Dante focuses on the Capet’s who were in the dynasty of politics of Florence. One son became a monk another came from humble beginnings and rose to the throne of Florence. Dante talks about St. Nicholas and how he saved three daughters from poverty and prostitution by giving anonymous gifts to them for their dowries, so they could marry, instead of relegated to destitution. Dante contrasts this generosity with political marriages to secure wealth and dynasties. Dante also speaks of the myth of Midas who with his touch, turns everything to gold. It’s great, he’d be financially set for his entire life. But how could he eat, how could he love another? Everything he touched would become gold. Wealth can become a god and everything else becomes less than.
In America, one myth goes: we must reach the American dream. Many have seen this as become a self made man. (Not a new idea–Dante exemplifies this in Hugh Capet). In this whole work–the Divine Comedy–we have seen how following one’s own will leads to destruction and hurt.
Must we all become monks? Of course not. But there is something to God’s call or purpose in your life. All that we do should be to the glory of God, not to our own glory. His call on our life is for Good because God is good. He knows what is best for us. When following our own desires, this usually leads to the person becoming lost. Lost in vice. Lost in another’s will. Lost in the dark, not knowing where to go next. What the purpose of this life is. Searching–one thing to the next. Possibly trying to make sense of each desire and action. Or just fumbling in the dark and not thinking about any of it, until one day the person wakes up and wonders how they got where they are.
The way Western culture has gone is not a new thing. My professor friend, Dr. Moser pointed out to me that society has become more accepting of the fumblings of our human free will. “Do what you will” see what happens. “We can’t stop what a person will do; we don’t have the right.” Or, “they won’t listen anyway.”
It is as though the moral compass has been thrown into the sea. Or everyone has their own understanding of morality. Only objective truth rules the day.
We have individualized each will–not certain which will is correct. This is a generalization. But it is definitely true in our ideas of love and relationships. The human desire to love and be loved has existed for all time. And our distorted view has as well. Yet, breaking family bonds and vows was less acceptable, but is now very easy and highly acceptable. “It’s just what happens.” Someone has called divorce an epidemic. I would have to agree.
But I am going on a tangent. Dante saw the self-made man as a dangerous concept. We should have pause as the idea of becoming self-made. It may lead us on a painful, dark path.

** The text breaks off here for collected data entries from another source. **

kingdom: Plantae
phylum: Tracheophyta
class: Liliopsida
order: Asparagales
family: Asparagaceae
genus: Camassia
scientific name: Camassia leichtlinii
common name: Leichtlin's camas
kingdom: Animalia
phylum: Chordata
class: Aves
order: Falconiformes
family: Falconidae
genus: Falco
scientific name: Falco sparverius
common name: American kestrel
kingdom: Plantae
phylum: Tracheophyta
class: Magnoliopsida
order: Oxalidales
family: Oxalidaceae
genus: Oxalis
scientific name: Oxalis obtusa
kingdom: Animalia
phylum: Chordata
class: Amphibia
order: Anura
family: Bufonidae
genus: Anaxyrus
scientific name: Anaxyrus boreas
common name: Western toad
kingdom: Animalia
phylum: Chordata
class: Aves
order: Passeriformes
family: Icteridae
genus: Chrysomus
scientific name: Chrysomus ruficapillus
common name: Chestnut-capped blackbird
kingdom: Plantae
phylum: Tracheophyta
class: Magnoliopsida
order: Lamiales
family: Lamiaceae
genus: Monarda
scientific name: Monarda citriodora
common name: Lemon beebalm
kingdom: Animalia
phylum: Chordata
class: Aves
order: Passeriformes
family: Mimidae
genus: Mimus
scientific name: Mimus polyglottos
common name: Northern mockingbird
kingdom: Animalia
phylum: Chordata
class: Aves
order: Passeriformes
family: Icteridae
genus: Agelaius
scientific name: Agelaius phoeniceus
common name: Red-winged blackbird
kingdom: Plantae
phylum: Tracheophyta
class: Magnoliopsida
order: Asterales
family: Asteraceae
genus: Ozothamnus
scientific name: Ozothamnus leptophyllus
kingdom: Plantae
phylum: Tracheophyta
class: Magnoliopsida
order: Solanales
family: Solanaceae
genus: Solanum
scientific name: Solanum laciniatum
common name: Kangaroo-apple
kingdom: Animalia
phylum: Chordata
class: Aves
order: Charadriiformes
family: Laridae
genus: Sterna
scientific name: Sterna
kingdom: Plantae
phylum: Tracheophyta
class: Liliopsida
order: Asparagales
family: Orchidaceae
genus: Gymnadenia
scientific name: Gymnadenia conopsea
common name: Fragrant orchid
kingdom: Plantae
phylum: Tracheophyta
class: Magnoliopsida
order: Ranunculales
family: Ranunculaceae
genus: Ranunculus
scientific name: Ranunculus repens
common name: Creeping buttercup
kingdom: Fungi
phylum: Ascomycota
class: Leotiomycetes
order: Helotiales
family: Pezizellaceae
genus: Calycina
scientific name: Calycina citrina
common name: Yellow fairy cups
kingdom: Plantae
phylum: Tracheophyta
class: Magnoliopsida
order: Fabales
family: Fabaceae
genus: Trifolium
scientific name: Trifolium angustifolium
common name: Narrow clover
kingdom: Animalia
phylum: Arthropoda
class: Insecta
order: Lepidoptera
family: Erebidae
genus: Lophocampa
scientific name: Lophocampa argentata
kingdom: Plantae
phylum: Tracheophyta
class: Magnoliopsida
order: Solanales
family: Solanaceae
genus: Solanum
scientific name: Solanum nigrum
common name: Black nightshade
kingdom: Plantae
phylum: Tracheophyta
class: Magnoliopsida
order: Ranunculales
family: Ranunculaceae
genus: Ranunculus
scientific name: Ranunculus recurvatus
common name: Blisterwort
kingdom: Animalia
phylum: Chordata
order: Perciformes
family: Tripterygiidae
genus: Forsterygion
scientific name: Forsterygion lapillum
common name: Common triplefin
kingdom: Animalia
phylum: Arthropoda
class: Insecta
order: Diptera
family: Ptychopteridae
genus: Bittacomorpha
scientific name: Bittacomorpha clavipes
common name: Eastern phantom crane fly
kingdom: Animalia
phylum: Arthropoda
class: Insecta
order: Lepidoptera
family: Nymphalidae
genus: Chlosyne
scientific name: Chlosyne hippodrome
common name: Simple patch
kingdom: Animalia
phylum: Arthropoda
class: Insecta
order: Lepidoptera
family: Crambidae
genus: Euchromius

As Capet shares the stories of avarice in the city of Florence, the reader has to remember we are in Purgatory. Capet wants the same thing as Dante, the redemption of that city. Even the avaricious and those who have sinned and fallen away, always have the chance to repent. And when we repent, consequences do not go away, but a light returns to the sinful soul. A purpose that was ignored returns. Salvation comes to the repentant. There is always hope for the repentant sinner.